Computers And Society
David D. Thornburg, Associate Editor
The Computer As A Tool For Discovery
The notion that the development of low-cost computers is "revolutionary" is not a new one, but the word revolutionary is used so much that one is likely to dismiss it as pure advertising hype along with words like "new" and "improved." And yet those of us who have been involved with this industry since its inception are aware that the development of the personal computer is not, by itself, revolutionary just because it may bring computer technology into people's homes.
"Revolutionary" is a special word – it implies that a technology or tool causes far-reaching changes in many aspects of our lives.
The development of the steam engine was revolutionary; the development of steam cleaning for carpets was not. The development of the telephone was revolutionary; the development of the answering machine was not. The development of the airplane was revolutionary; the development of in-flight entertainment was not.
Computer technology has had an impact that reaches far beyond the world of the computer itself. Computer users in industry and academia have known this for many years. Now that the power of the computer has reached the home, can we expect that people will start thinking about their world differently?
I think so.
The computer will help people to explore ideas that they wouldn't begin to explore if the computer hadn't given them the leverage to start thinking about them.
Beauty And Practicality
As an example of this, let's explore the development of a new field of mathematics called "fractal geometry." I have touched on this branch of mathematics in the "Friends of the Turtle" column a few times. I am intrigued by it because it deals with topics of considerable beauty and practical interest. Its seeds were planted a hundred years ago, but it was only after the development of the computer that anyone was able to begin to advance this field beyond the crudest level.
I realize the risk of illustrating a computer application based on mathemetics, since it tends to reinforce the erroneous concept that computers are primarily mathematicians' tools. The only reason for pursuing this example is because it is an interesting story in its own right.

• _WHAT IS BEING ASKED_: In the piece on the computer as a tool for discovery, which field of mathematics could be advanced beyond the crudest level only after the computer was developed?

• _Stored data entries_:
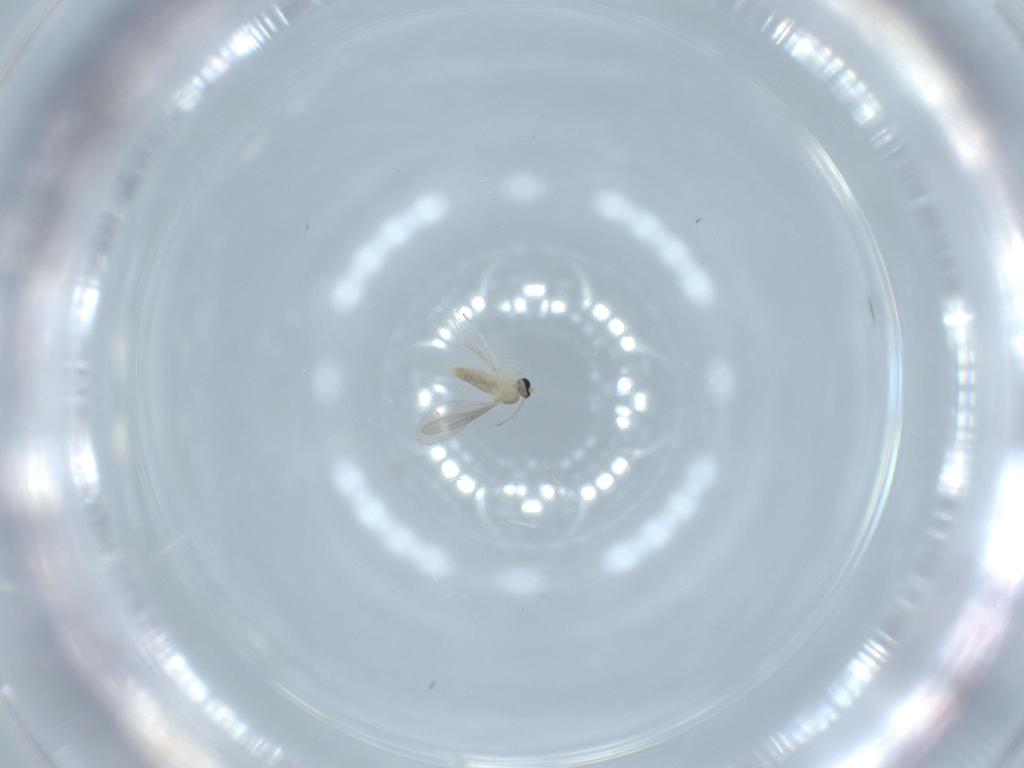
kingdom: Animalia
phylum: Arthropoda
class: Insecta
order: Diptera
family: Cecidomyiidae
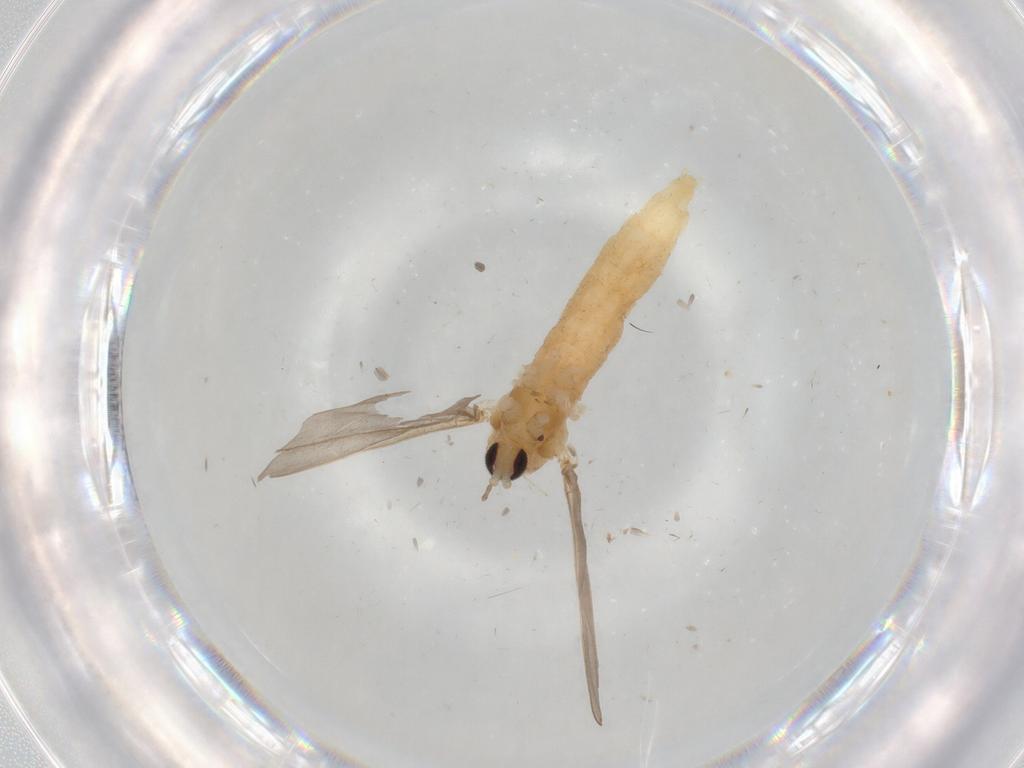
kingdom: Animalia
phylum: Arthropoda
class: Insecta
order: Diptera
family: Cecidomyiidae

...

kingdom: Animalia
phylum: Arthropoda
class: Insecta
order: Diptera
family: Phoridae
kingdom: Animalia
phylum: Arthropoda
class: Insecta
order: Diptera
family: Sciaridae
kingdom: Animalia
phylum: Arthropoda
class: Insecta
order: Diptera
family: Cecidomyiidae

• _THE ANSWER_: Fractal geometry.